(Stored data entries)
BEGIN
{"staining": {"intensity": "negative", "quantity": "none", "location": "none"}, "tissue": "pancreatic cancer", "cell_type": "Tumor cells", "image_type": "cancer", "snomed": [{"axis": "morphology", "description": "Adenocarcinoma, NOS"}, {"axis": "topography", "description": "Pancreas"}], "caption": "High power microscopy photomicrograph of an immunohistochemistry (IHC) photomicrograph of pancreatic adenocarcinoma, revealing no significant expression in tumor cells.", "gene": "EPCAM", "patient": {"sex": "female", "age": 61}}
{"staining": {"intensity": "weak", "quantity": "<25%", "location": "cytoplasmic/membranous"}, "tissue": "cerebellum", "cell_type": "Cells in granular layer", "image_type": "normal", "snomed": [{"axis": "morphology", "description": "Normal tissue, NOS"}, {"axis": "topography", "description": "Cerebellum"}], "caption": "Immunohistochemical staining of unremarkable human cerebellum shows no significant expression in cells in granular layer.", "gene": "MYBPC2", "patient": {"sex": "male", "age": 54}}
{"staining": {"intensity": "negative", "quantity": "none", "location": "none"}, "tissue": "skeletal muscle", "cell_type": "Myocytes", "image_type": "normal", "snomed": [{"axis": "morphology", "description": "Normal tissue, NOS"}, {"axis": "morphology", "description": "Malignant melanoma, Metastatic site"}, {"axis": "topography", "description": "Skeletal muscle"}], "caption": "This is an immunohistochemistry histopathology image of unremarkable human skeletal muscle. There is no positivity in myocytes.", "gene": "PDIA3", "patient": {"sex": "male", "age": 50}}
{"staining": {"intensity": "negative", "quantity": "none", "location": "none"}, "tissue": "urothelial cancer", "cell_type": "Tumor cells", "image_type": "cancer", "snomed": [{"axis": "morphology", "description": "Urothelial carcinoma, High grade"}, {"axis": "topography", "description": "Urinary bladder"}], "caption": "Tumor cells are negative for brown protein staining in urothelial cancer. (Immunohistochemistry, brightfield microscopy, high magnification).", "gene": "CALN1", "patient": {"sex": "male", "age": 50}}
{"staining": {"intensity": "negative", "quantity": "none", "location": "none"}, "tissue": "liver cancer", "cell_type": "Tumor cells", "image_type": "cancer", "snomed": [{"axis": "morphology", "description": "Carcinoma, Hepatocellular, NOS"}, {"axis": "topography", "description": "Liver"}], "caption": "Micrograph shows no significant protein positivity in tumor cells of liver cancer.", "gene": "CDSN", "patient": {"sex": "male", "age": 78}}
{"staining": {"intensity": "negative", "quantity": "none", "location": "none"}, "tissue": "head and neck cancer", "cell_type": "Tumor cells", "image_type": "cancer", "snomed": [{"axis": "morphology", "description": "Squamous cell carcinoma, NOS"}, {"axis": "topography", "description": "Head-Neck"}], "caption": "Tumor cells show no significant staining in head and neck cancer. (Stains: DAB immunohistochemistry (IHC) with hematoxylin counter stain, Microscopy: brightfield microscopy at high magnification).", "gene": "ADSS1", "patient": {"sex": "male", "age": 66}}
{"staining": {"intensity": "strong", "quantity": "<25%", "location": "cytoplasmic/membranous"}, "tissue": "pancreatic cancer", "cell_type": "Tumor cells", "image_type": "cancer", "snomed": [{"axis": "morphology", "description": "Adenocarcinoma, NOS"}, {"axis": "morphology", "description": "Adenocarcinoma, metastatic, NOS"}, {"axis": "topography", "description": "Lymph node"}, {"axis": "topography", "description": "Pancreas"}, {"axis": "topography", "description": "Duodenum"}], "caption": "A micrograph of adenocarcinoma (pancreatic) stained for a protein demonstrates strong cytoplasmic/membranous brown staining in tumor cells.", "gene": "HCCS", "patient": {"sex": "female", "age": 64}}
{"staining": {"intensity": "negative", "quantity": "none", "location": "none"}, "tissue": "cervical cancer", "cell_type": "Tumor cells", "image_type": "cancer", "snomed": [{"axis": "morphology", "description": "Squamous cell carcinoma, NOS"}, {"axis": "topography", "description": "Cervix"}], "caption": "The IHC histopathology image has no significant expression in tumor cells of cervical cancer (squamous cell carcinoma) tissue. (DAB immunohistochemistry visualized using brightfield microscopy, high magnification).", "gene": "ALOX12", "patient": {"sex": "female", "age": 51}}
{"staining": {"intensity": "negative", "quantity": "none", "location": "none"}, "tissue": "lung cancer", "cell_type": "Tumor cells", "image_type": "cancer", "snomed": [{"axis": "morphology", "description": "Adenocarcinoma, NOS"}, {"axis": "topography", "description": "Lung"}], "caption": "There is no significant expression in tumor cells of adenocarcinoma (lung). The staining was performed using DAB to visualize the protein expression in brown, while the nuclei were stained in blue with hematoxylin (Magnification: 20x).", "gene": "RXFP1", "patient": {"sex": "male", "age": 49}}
END
* **Exercise**: All that is wanted is an exact copy of the lines above from the one with "staining of unremarkable" through the one with "is an immunohistochemistry", with both ends included.

* **Reply**:
{"staining": {"intensity": "weak", "quantity": "<25%", "location": "cytoplasmic/membranous"}, "tissue": "cerebellum", "cell_type": "Cells in granular layer", "image_type": "normal", "snomed": [{"axis": "morphology", "description": "Normal tissue, NOS"}, {"axis": "topography", "description": "Cerebellum"}], "caption": "Immunohistochemical staining of unremarkable human cerebellum shows no significant expression in cells in granular layer.", "gene": "MYBPC2", "patient": {"sex": "male", "age": 54}}
{"staining": {"intensity": "negative", "quantity": "none", "location": "none"}, "tissue": "skeletal muscle", "cell_type": "Myocytes", "image_type": "normal", "snomed": [{"axis": "morphology", "description": "Normal tissue, NOS"}, {"axis": "morphology", "description": "Malignant melanoma, Metastatic site"}, {"axis": "topography", "description": "Skeletal muscle"}], "caption": "This is an immunohistochemistry histopathology image of unremarkable human skeletal muscle. There is no positivity in myocytes.", "gene": "PDIA3", "patient": {"sex": "male", "age": 50}}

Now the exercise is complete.